Thursday, December 15, 2011

VISITING doctors are charging public hospitals up to $90 million each year for services they haven't performed

VISITING doctors are charging public hospitals up to $90 million each year for services they haven't performed, the state's auditor-general has found.
Visiting medical officers and staff specialists, including surgeons, who make up more than half the 13,000 doctors working in public hospitals, charge more than $500 million each year for their work in the public system.
Public hospitals pay staff specialists, many of whom also run private practices, from $198,212 to $390,528 each year.
Some hospitals, which checked claims from visiting medical officers thoroughly, found errors in between 10 and 18 per cent of claims. The Audit Office of NSW estimates this rate is replicated across all public hospitals, many of which use ''minimal checks'' to support claims for payment.
The errors include multiple claims for the same patient service and for patients who were not in hospital on the day claimed.

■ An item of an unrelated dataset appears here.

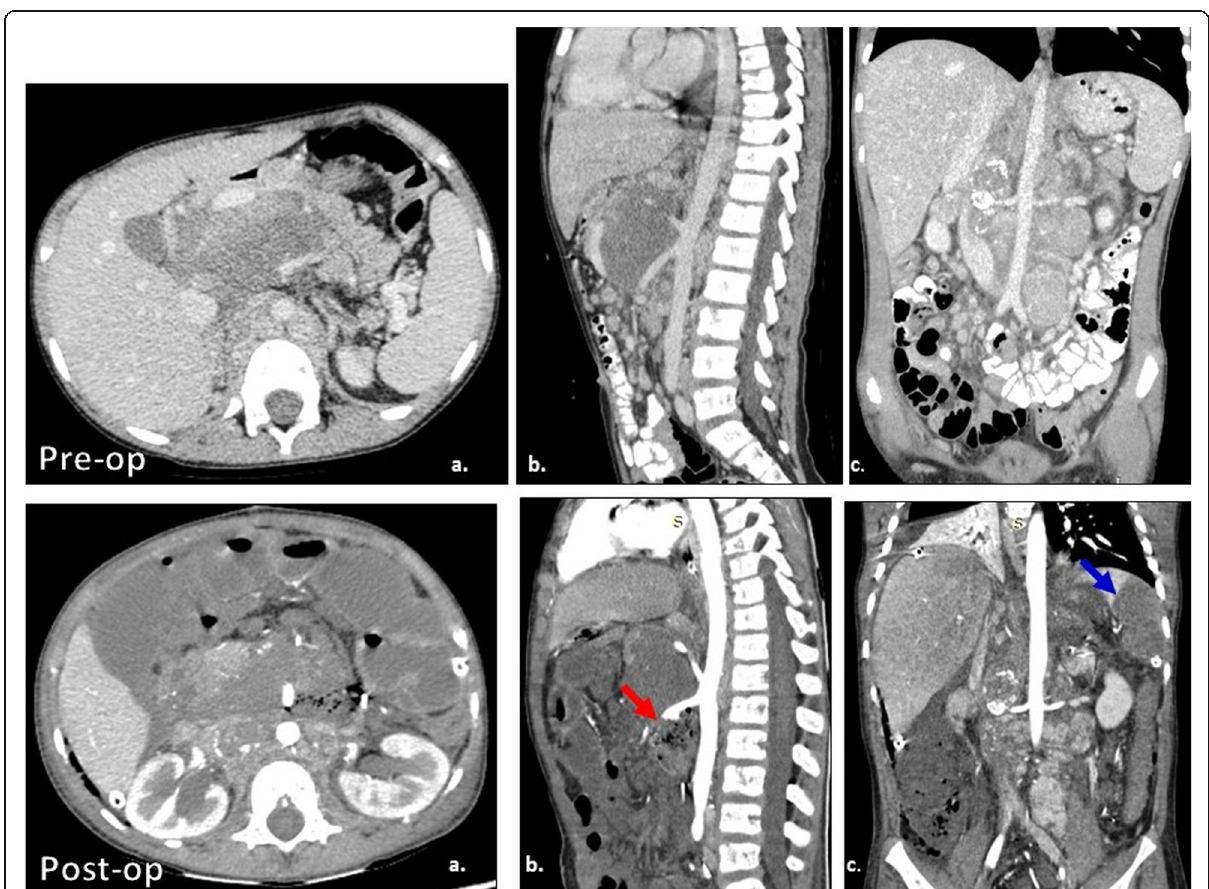
Table 5 Correlation between the pre-operative IDRFs and the surgical complications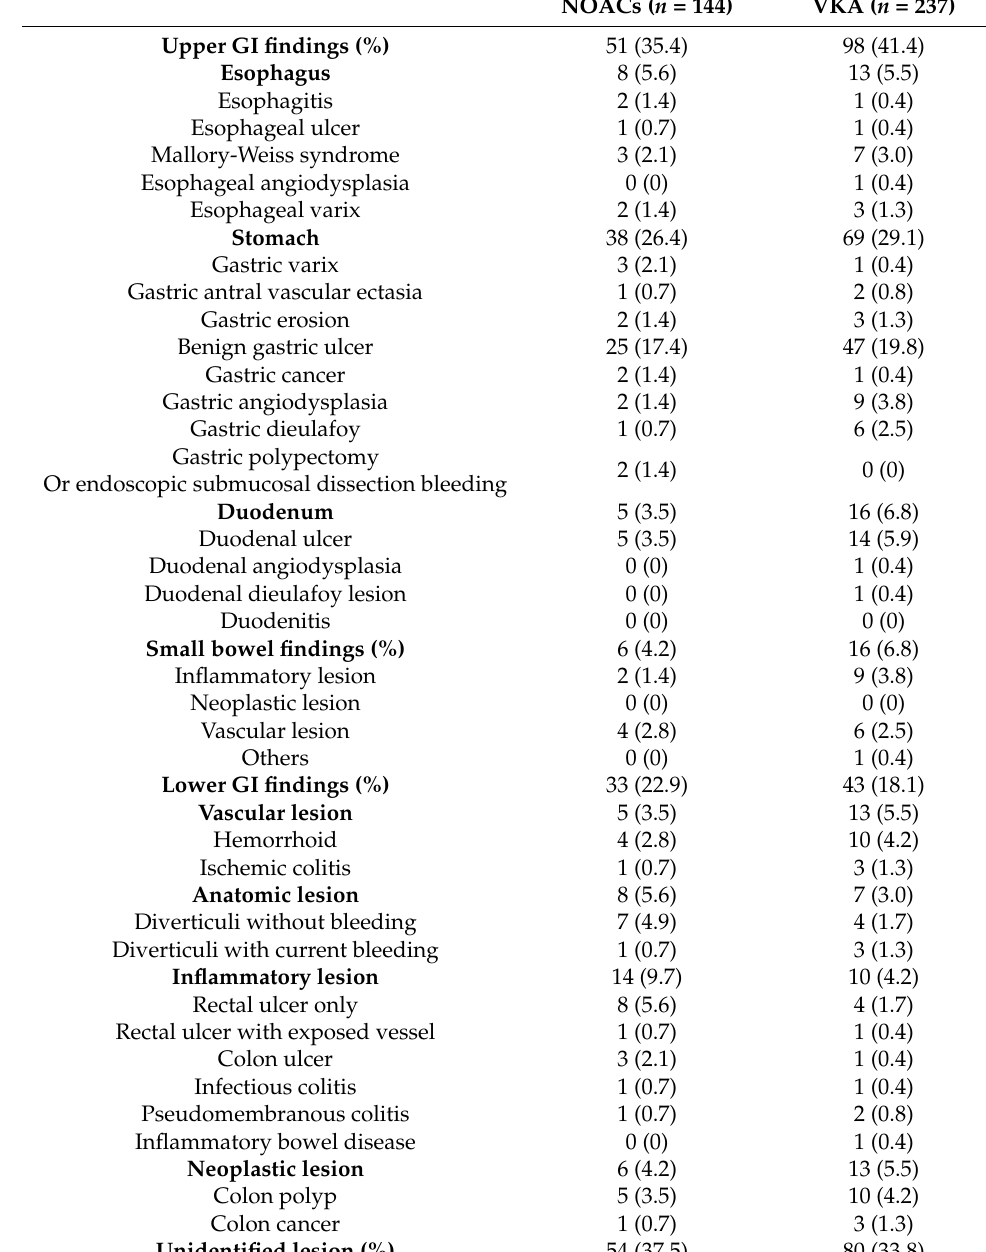
Table 2. Sources of GI bleeding in patients with NOACs or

Tuesday, December 13, 2011

He was finally deregistered in September 2009, after he failed to pay his fees

Dr Hasil has a chequered history in Australia, including being investigated by Tasmanian police in relation to the unsolved 1995 murder of an Italian tourist, Victoria Cafasso.
The NSW Medical Board had ignored warnings from its Tasmanian counterpart that Dr Hasil lied about being jailed in Singapore in 1995 for domestic violence against his second wife, Rose Doyle, and registered him anyway.
Yesterday, the commission also told the tribunal he failed to notify the NSW Medical Board that he was convicted of high-range drink driving in September 2008.
He was finally deregistered in September 2009, after he failed to pay his fees. He was again convicted of high-range drink driving in October 2009 and has a conviction for assault.

He also sustained a major head injury from a fall in October 2009, which had resulted in a physical or mental impairment likely to affect his ability to practise medicine, Ms McNaughton said.
He failed the Royal Australian and New Zealand College of Obstetricians and Gynaecologists' assessments four times.
Connie Scholl said she had not recovered from the ordeal of allegedly being abused by Dr Hasil in 2002 while stitching her vaginal and anal area after birth, calling her ''horse woman'' after she kicked him in the face in pain.
Her written complaint to the commission alleges that, ''As Dr Hasil was getting up off the ground I heard him say to the midwives, 'stirrup the bitch' … it was also at this time that Dr Hasil said to me, 'you Australian women don't know how to have babies'''.
She alleged he forcefully put his hand on her vagina and said, ''Who is the boss now?''
Ms Scholl complained to Lismore hospital in September 2003, but it failed to act.
Ms Scholl said she was angry that none of the victims had received an apology from the hospital management and no one had been made accountable.